基于机器学习预测岗位薪资

一颗洋芋

已于 2024-10-22 11:23:06 修改

阅读量2.6k

点赞数 13

分类专栏：机器学习文章标签：机器学习人工智能预编码 python

于 2024-04-13 20:55:59 首次发布

本文链接：https://blog.csdn.net/m0_58700887/article/details/137724561

版权

机器学习专栏收录该内容

25 篇文章

订阅专栏

本文介绍了如何通过抓取招聘信息，对岗位薪资进行预测，包括数据预处理（统一薪资单位、独热编码）、使用线性回归、决策树和随机森林模型进行预测，并通过GridSearchCV进行超参数调优。最后展示了模型的预测结果和可视化分析。
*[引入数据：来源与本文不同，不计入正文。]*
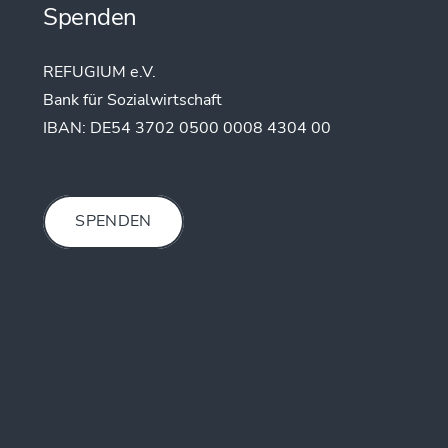
Spenden
REFUGIUM e.V.
Bank für Sozialwirtschaft
IBAN:
DE54 3702 0500 0008 4304 00
SPENDEN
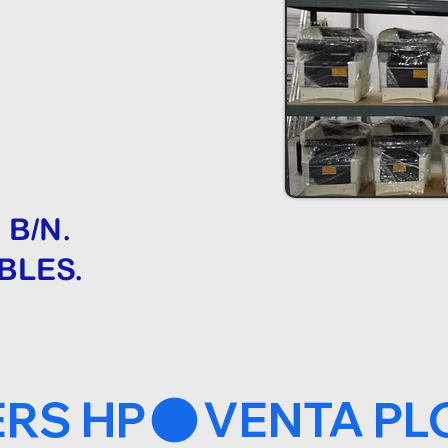
B/N.
BLES.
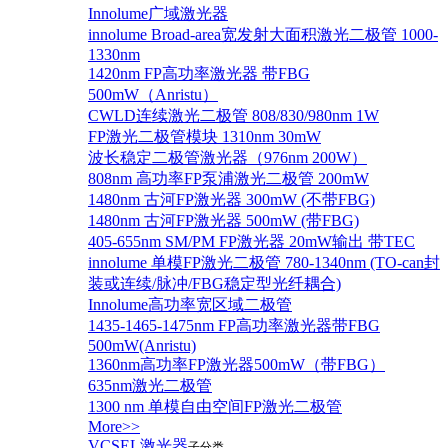
Innolume广域激光器
innolume Broad-area宽发射大面积激光二极管 1000-
1330nm
1420nm FP高功率激光器 带FBG
500mW（Anristu）
CWLD连续激光二极管 808/830/980nm 1W
FP激光二极管模块 1310nm 30mW
波长稳定二极管激光器（976nm 200W）
808nm 高功率FP泵浦激光二极管 200mW
1480nm 古河FP激光器 300mW (不带FBG)
1480nm 古河FP激光器 500mW (带FBG)
405-655nm SM/PM FP激光器 20mW输出 带TEC
innolume 单模FP激光二极管 780-1340nm (TO-can封
装或连续/脉冲/FBG稳定型光纤耦合)
Innolume高功率宽区域二极管
1435-1465-1475nm FP高功率激光器带FBG
500mW(Anristu)
1360nm高功率FP激光器500mW（带FBG）
635nm激光二极管
1300 nm 单模自由空间FP激光二极管
More>>
VCSEL激光器
子分类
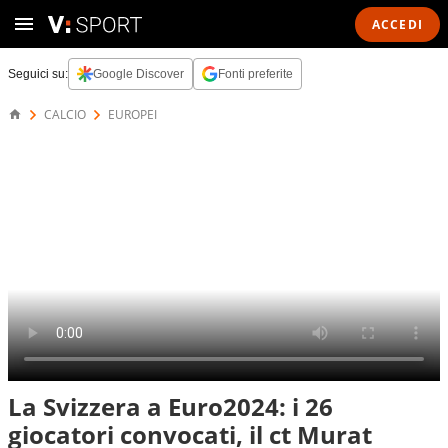
ACCEDI
Seguici su:
Google Discover
Fonti preferite
CALCIO
EUROPEI
La Svizzera a Euro2024: i 26
giocatori convocati, il ct Murat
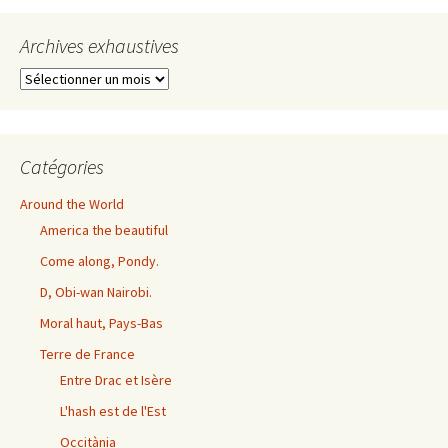
Archives exhaustives
Archives
exhaustives
Catégories
Around the World
America the beautiful
Come along, Pondy.
D, Obi-wan Nairobi.
Moral haut, Pays-Bas
Terre de France
Entre Drac et Isère
L'hash est de l'Est
Occitània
摘要生成于 C知道，由 DeepSeek-R1 满血版支持，前往体验 >

本文根据某招聘网站抓取的岗位信息，来预测该岗位平均薪资。

数据预处理

数据示例如下：

因为本文重点介绍如何实现预测，因此对于数据的预处理部分讲解一下处理逻辑：

1、统一薪资的单位，要么统一为年薪（万/千），要么统一为月薪（万/千）；

2、将薪资的上下限分割成两列数据，然后求得其平均值；

3、对其他文字性数据进行独热编码（one-hot），参考独热编码（One-Hot Encoding）-CSDN博客；

4、由于是预测每个岗位的平均薪资，因此针对采集下来的岗位需要分开处理一下，我这里以预测“前端开发”岗位为例。

预处理后数据示例如下：

可以看到，第一列为平均薪资（我这里是年薪-万为单位），然后有工作地点、公司规模、工作经验、学历四个特征的独热编码。独热编码的逻辑就是：假如公司规模的类型有三种，分别是50人以下，50-100人，100人以上，那么将这三种类型分为三列，然后1代表有，0代表无。其他特征的编码按照这个逻辑以此类推。

线性回归预测

使用sklearn导包，数据总共1W+，训练80%，测试20%，代码示例如下：

import pandas as pd
from sklearn.model_selection import train_test_split
from sklearn.linear_model import LinearRegression
from sklearn.metrics import mean_squared_error, r2_score, mean_absolute_error
from sklearn.model_selection import GridSearchCV
import numpy as np

data = pd.read_csv('../input_data/test.csv', encoding='latin1')
output_path = '../output_data/LinearRegression/test/'

# 提取特征和标签
features = data.drop('avg_salary', axis=1)
labels = data['avg_salary']

# 拆分训练集和测试集 -- 训练80%，测试20%
train_features, test_features, train_labels, test_labels = train_test_split(features, labels, test_size=0.2, random_state=42)

# 创建线性回归模型
model = LinearRegression()

# 定义超参数搜索空间
param_grid = {
    'fit_intercept': [True, False],
    'copy_X': [True, False],
    'n_jobs': [-1, 1, 2],
    'positive': [True, False]
}

# 使用网格搜索进行超参数调优
grid_search = GridSearchCV(estimator=model, param_grid=param_grid, scoring='neg_mean_squared_error', cv=5)
grid_search.fit(train_features, train_labels)

# 获取最佳模型和参数
best_model = grid_search.best_estimator_
best_params = grid_search.best_params_

# 对测试集进行预测
predictions = best_model.predict(test_features)

# 保存预测结果和标签
results = pd.DataFrame({'Label': test_labels, 'Pred': predictions})
results.to_csv(output_path + 'result.csv', index=False)

# 评估模型性能
mse = mean_squared_error(test_labels, predictions)
mae = mean_absolute_error(test_labels, predictions)
r2 = r2_score(test_labels, predictions)
rmse = np.sqrt(mse)

# 四舍五入保留4位小数
mse = round(mse, 4)
mae = round(mae, 4)
r2 = round(r2, 4)
rmse = round(rmse, 4)

# 创建包含评估结果的数据帧
result_df = pd.DataFrame({'Metric': ['MSE', 'MAE', 'R2 Score','RMSE'],
                          'Value': [mse, mae, r2, rmse]})
# 保存为CSV文件
result_df.to_csv(output_path + 'evaluate.csv', index=False)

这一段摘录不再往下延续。